You’ll see a gradual deterioration of the fear-peeing, too. We look like giants to Archie, and even though he may have something in him that wants to say hi, he’s just too scared by our towering height right now. No leaning over to pet him! Who knows what happened to him in the past? Even if you did know, the advice would be the same.
This is just the beginning, but it will get you started and your trainer will take it from there. Please call at least five people before hiring Archie’s trainer, making sure they use positive reinforcement and motivational techniques.

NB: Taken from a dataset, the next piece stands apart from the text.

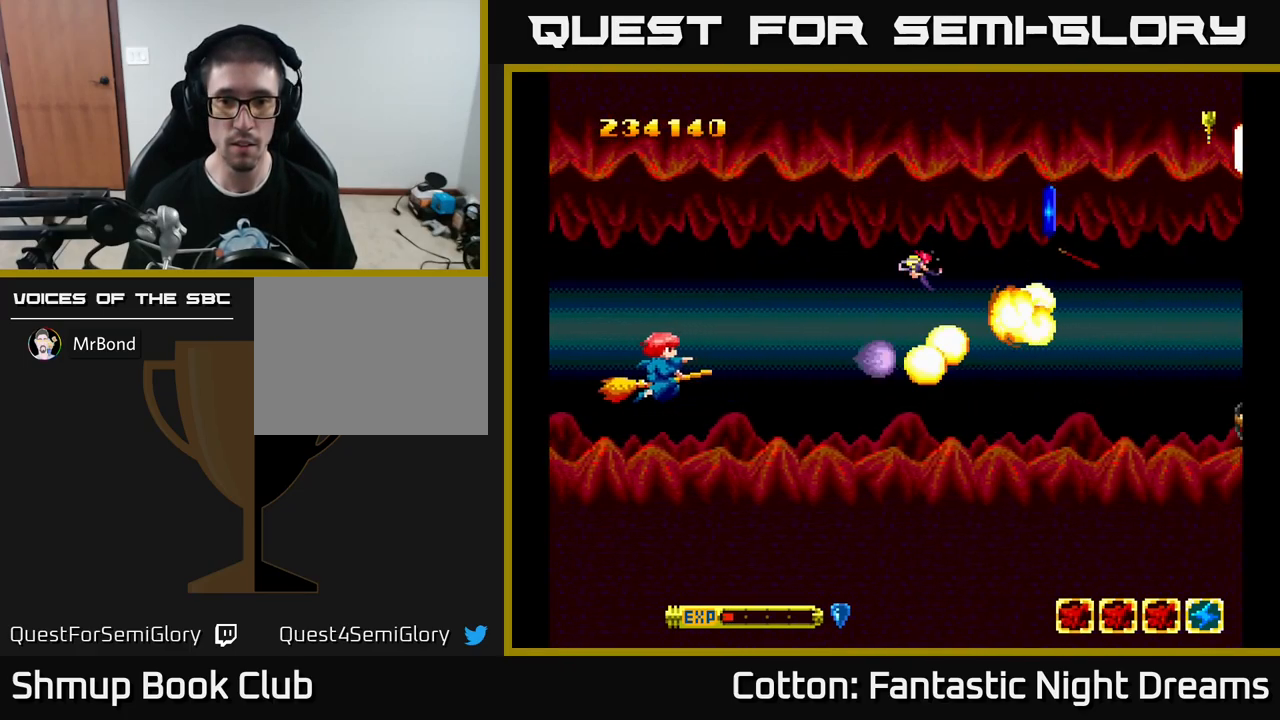
{"buttons": ["Y", "DPAD_DOWN", "DPAD_RIGHT"], "left_stick": "center", "right_stick": "center", "events": [[67, "DPAD_RIGHT", "down"], [117, "DPAD_RIGHT", "up"], [150, "DPAD_UP", "up"], [184, "DPAD_DOWN", "down"], [267, "DPAD_RIGHT", "down"]]}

Also, I highly recommend getting a book or video by Turid Rugaas, an expert in canine body language. My favorite dog book site is dogwise.com, and they have videos, too. Another incredibly helpful site is dogstardaily.com, which was created by Ian Dunbar, the behaviorist who created puppy classes and gentle, positive training methods. There you’ll find a Library of Congress-sized archive of videos, articles and blogs by Association of Pet Dog Trainers (APDT) members. You can search this archive for free information on how to work with fearful dogs. And, at the APDT site, you can start your trainer search by clicking “Find A Trainer” and typing in your zip code.
I sincerely appreciate your taking Archie home with you and being willing to help him get much more comfortable. All your work will pay off in huge, immeasurable ways.